Use mysql_pquery to fetch a lot of data at the same time, like at player login. Imagine if you did a fresh server restart and suddenly dozens of users are logging in simultaneously. You'll probably see a performance improvement there if comparing to mysql_tquery.
For everything else you really should be using mysql_tquery, because of various performance-related reasons (mainly locks).
I did a small comparison between pquery and tquery, and got some nice results. (running MariaDB with InnoDB; script I've used + logs here; pool size = 4; table has 300k entries)
I've basically sent one big update query which was working without using the primary index, and three insert queries after that, each one creating three entries.
insert query time with tquery: steady ~4ms
insert query time with pquery: ranging from 4 - 10ms
More than doubled insert query execution time in the worst case. Moreover, you can speed up the tquery inserts by using a transaction, which takes down execution speed from ~12ms (3*4ms) to ~6ms. Transactions don't work with mysql_pquery, so there's nothing you could improve there.

--- DATA ROWS ---
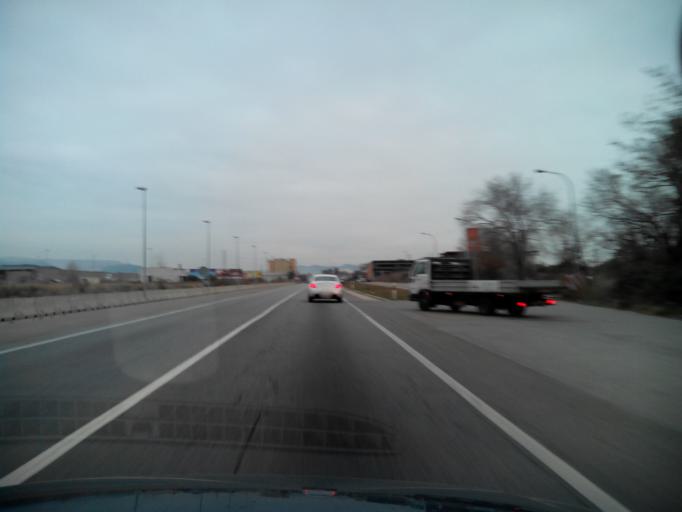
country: ES
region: Catalonia
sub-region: Provincia de Barcelona
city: Sant Fruitos de Bages
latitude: 41.7594
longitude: 1.8700
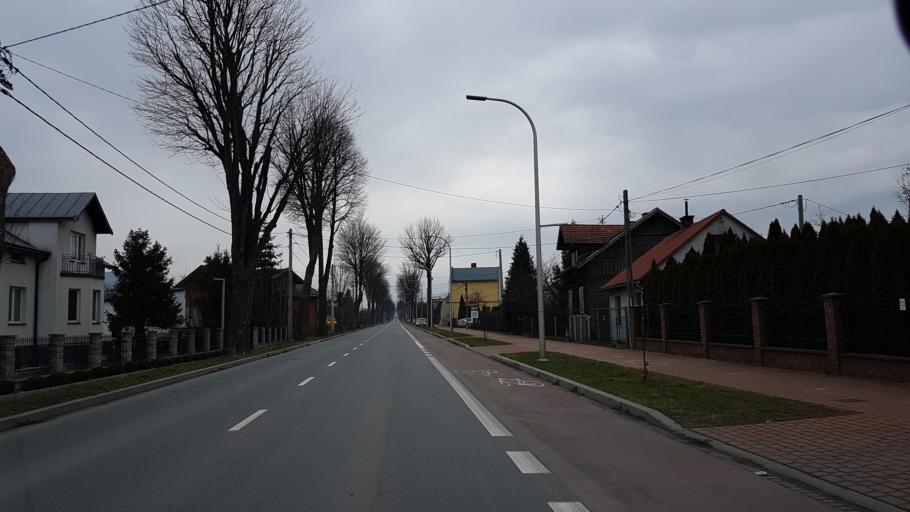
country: PL
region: Lesser Poland Voivodeship
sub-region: Powiat nowosadecki
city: Stary Sacz
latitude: 49.5546
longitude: 20.6389
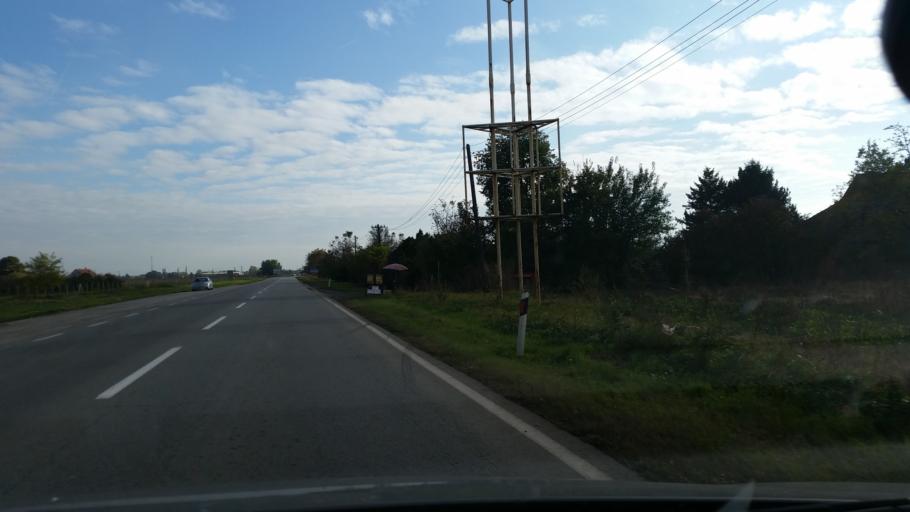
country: RS
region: Autonomna Pokrajina Vojvodina
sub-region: Srednjebanatski Okrug
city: Zrenjanin
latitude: 45.4085
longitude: 20.3744
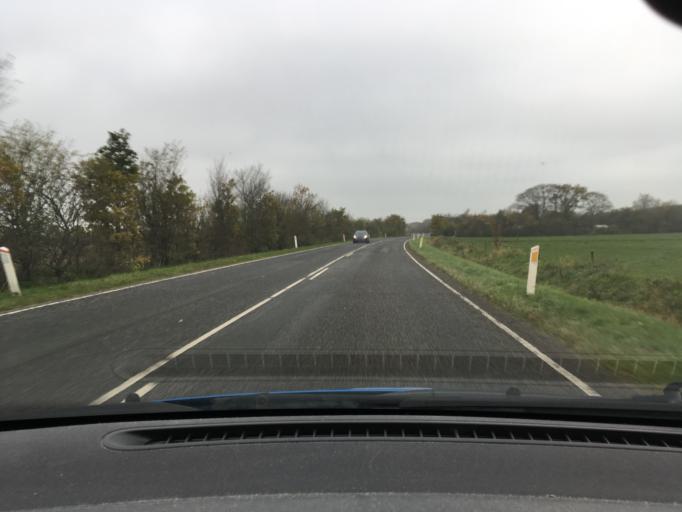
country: DK
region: South Denmark
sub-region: Aabenraa Kommune
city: Rodekro
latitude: 55.0707
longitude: 9.1920
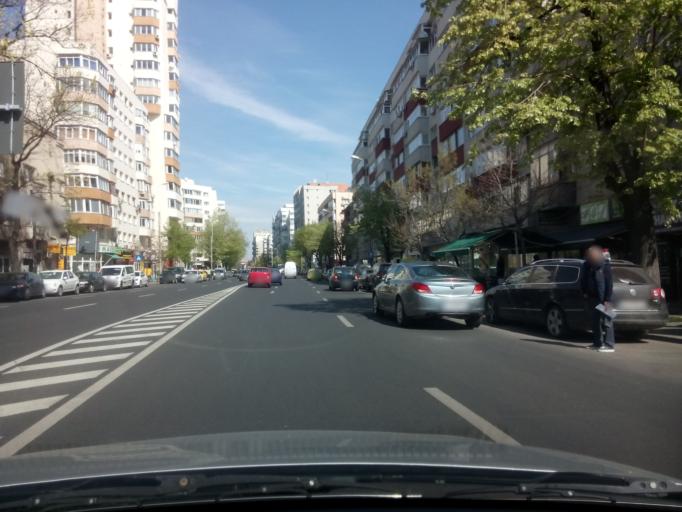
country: RO
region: Bucuresti
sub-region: Municipiul Bucuresti
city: Bucharest
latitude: 44.4539
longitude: 26.0983
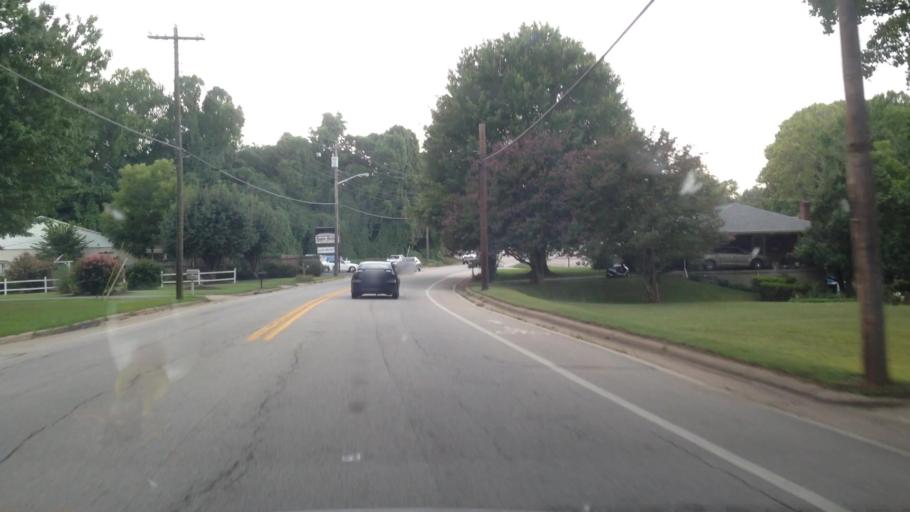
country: US
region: Virginia
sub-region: City of Danville
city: Danville
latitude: 36.5859
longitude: -79.4370
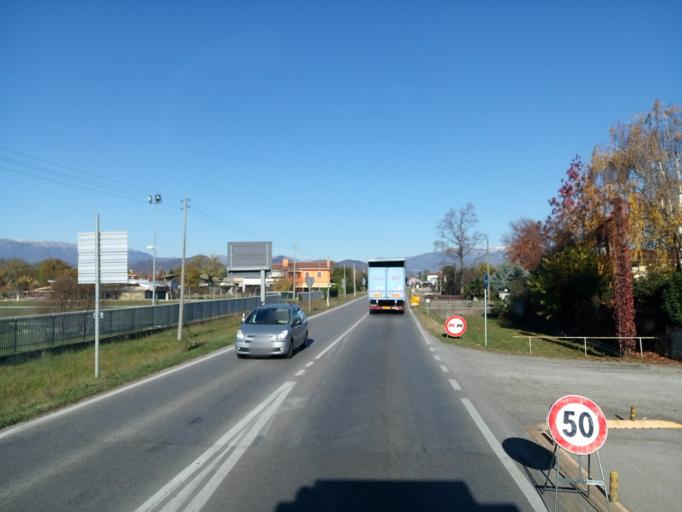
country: IT
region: Veneto
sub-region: Provincia di Treviso
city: Caerano di San Marco
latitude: 45.7639
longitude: 11.9949
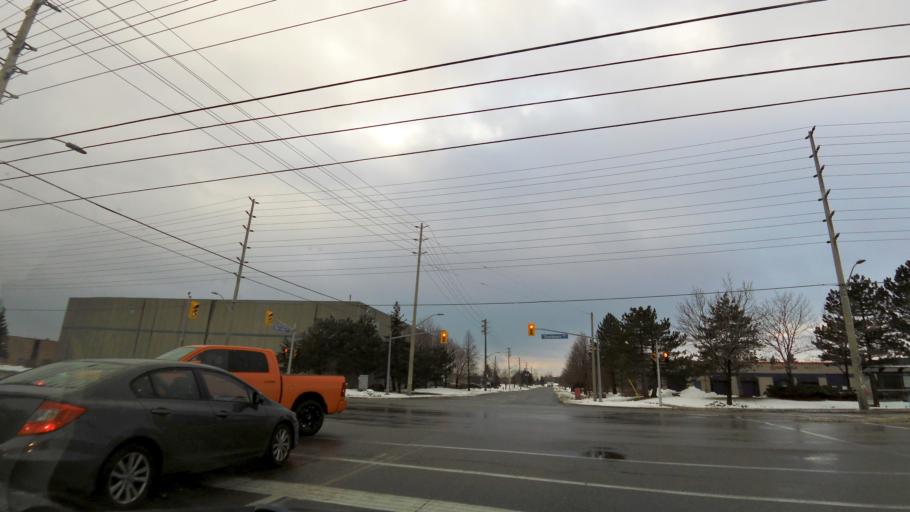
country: CA
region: Ontario
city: Mississauga
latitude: 43.6601
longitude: -79.6771
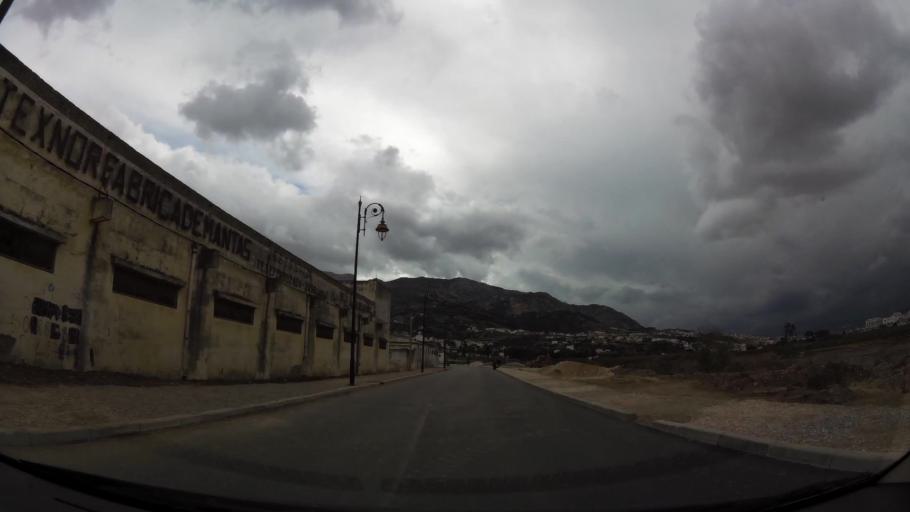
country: MA
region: Tanger-Tetouan
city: Tetouan
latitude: 35.5582
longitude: -5.3513
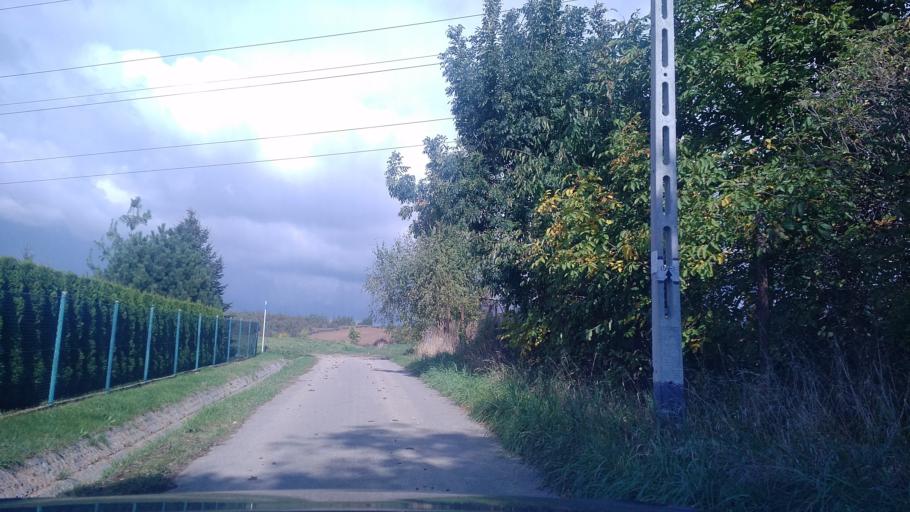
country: PL
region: Lesser Poland Voivodeship
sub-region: Powiat krakowski
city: Wielka Wies
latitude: 50.1378
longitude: 19.8390
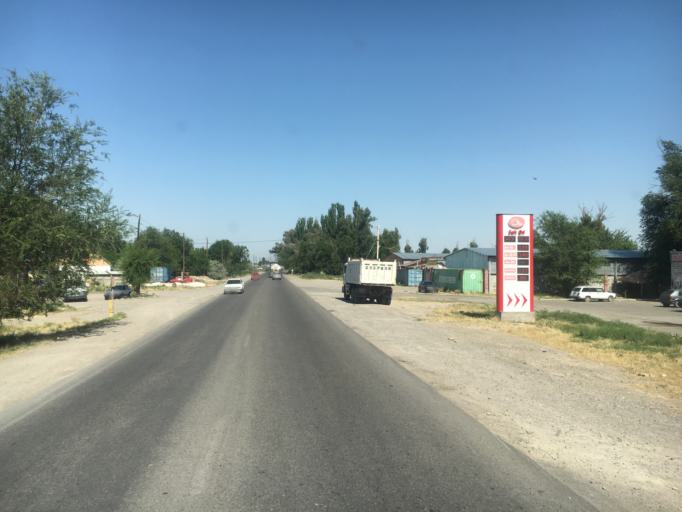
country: KZ
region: Zhambyl
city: Taraz
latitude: 42.9430
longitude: 71.4129
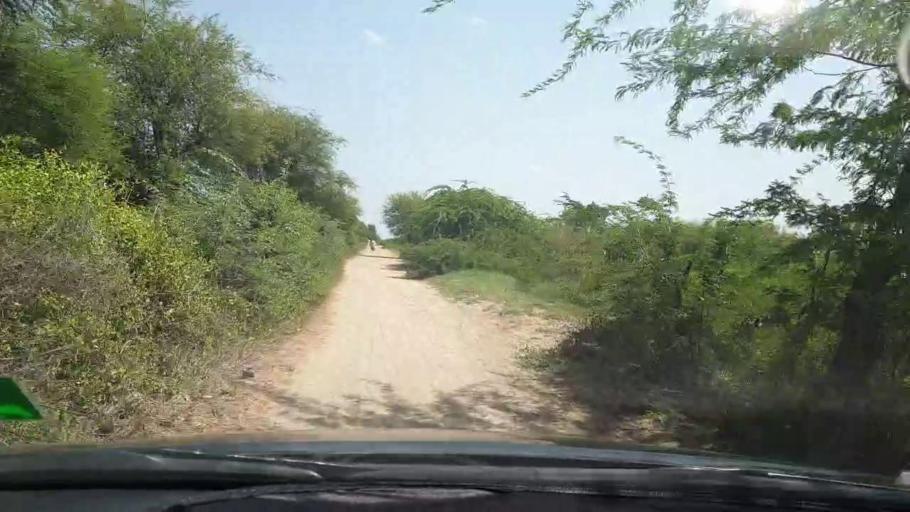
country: PK
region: Sindh
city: Tando Bago
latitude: 24.8967
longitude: 69.0817
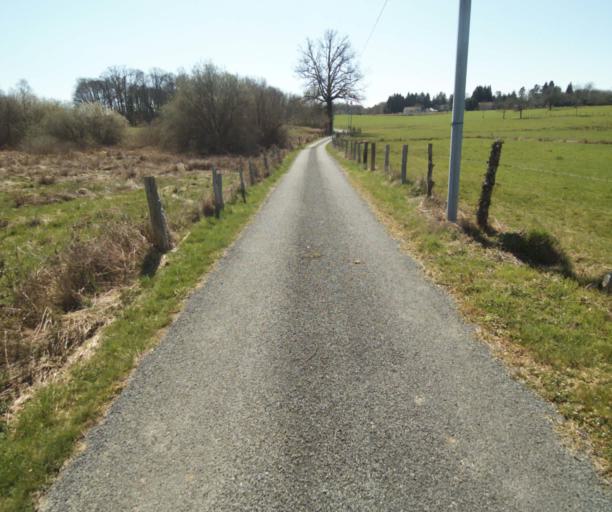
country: FR
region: Limousin
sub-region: Departement de la Correze
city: Saint-Mexant
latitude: 45.2763
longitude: 1.6757
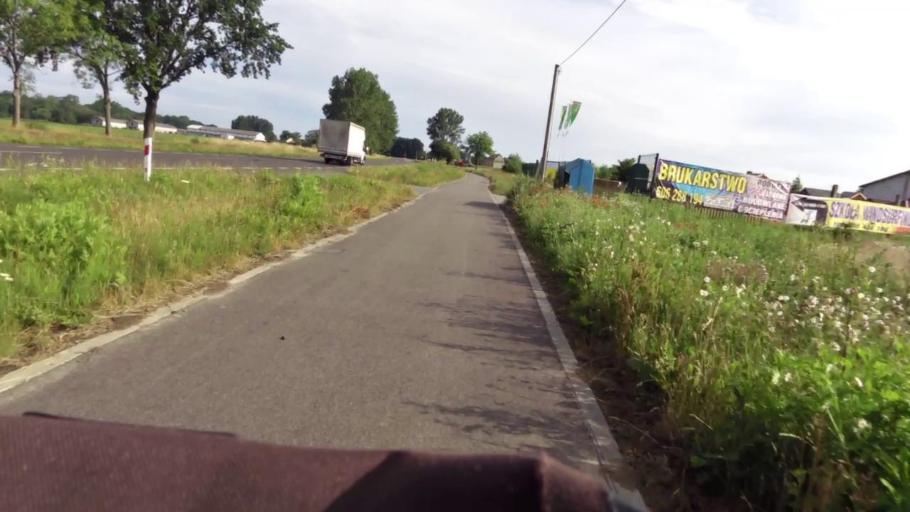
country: PL
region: West Pomeranian Voivodeship
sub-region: Powiat kamienski
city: Dziwnow
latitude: 54.0076
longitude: 14.8171
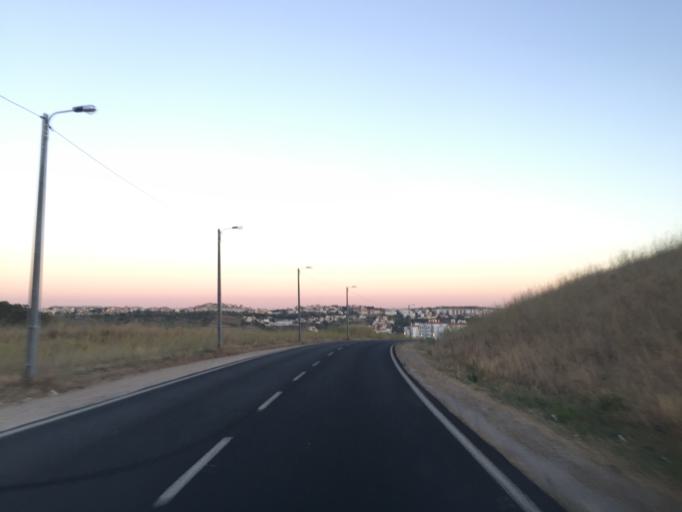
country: PT
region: Lisbon
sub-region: Odivelas
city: Povoa de Santo Adriao
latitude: 38.8093
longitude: -9.1715
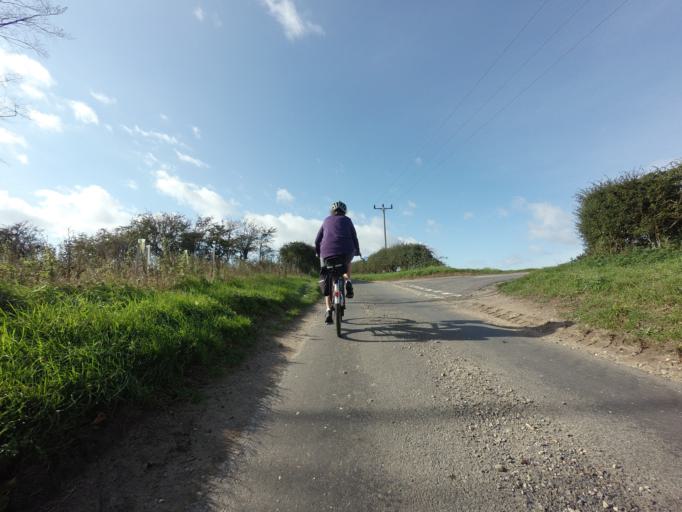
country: GB
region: England
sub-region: Norfolk
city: Hunstanton
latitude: 52.9363
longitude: 0.6260
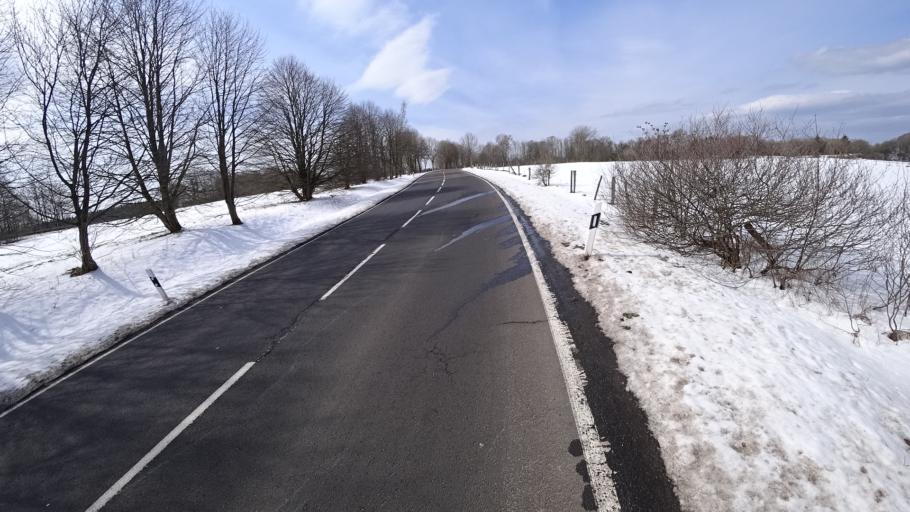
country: DE
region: Rheinland-Pfalz
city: Kausen
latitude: 50.7218
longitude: 7.8676
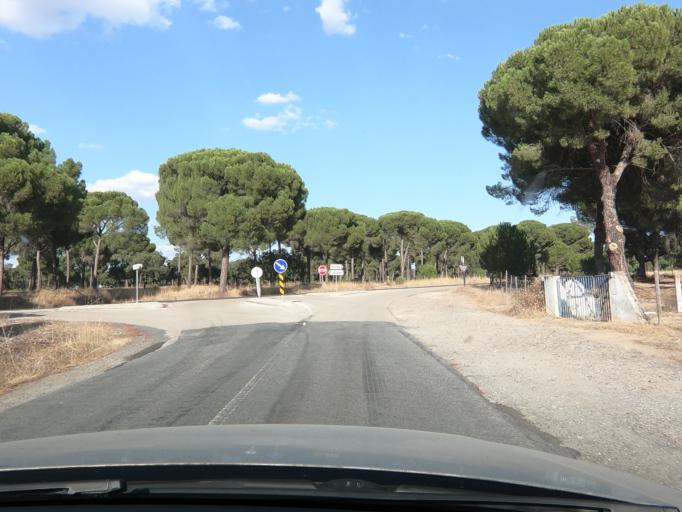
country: PT
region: Setubal
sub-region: Alcacer do Sal
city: Alcacer do Sal
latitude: 38.2652
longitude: -8.3470
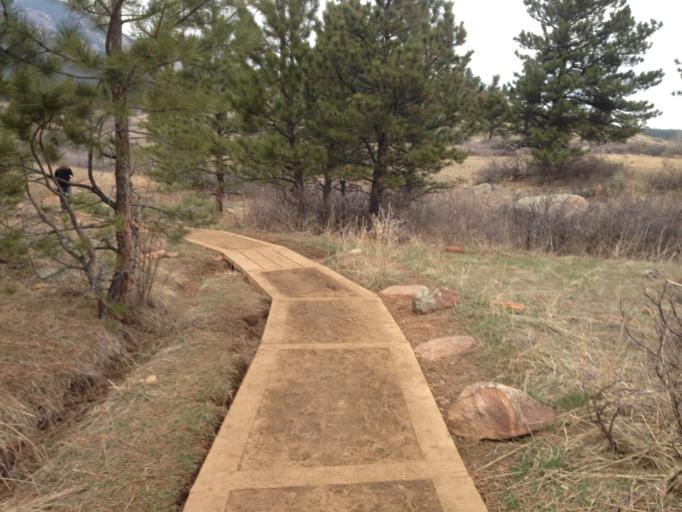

--- REQUIRED WORK ---
a: Write out the entries above word for word, from the line with "latitude: 41.7594" up to and including the line with "city: Danville", and leave out the pictures.
b: Write the next part of the passage comparing mysql_pquery with mysql_tquery, picking up after its final sentence.

--- EXERCISE RESULTS ---
a:
latitude: 41.7594
longitude: 1.8700
country: PL
region: Lesser Poland Voivodeship
sub-region: Powiat nowosadecki
city: Stary Sacz
latitude: 49.5546
longitude: 20.6389
country: RS
region: Autonomna Pokrajina Vojvodina
sub-region: Srednjebanatski Okrug
city: Zrenjanin
latitude: 45.4085
longitude: 20.3744
country: DK
region: South Denmark
sub-region: Aabenraa Kommune
city: Rodekro
latitude: 55.0707
longitude: 9.1920
country: RO
region: Bucuresti
sub-region: Municipiul Bucuresti
city: Bucharest
latitude: 44.4539
longitude: 26.0983
country: US
region: Virginia
sub-region: City of Danville
city: Danville

b:
That's a very synthetic example of course. You can use mysql_pquery and generally don't notice anything if you're running on good hardware. I've run that example on a PC with an SSD and a powerful CPU. 4 milliseconds more or less don't really mean anything. But if you really care for performance, use the advice I've given at the beginning: mysql_pquery to load a lot of data concurrently, mysql_tquery for everything else.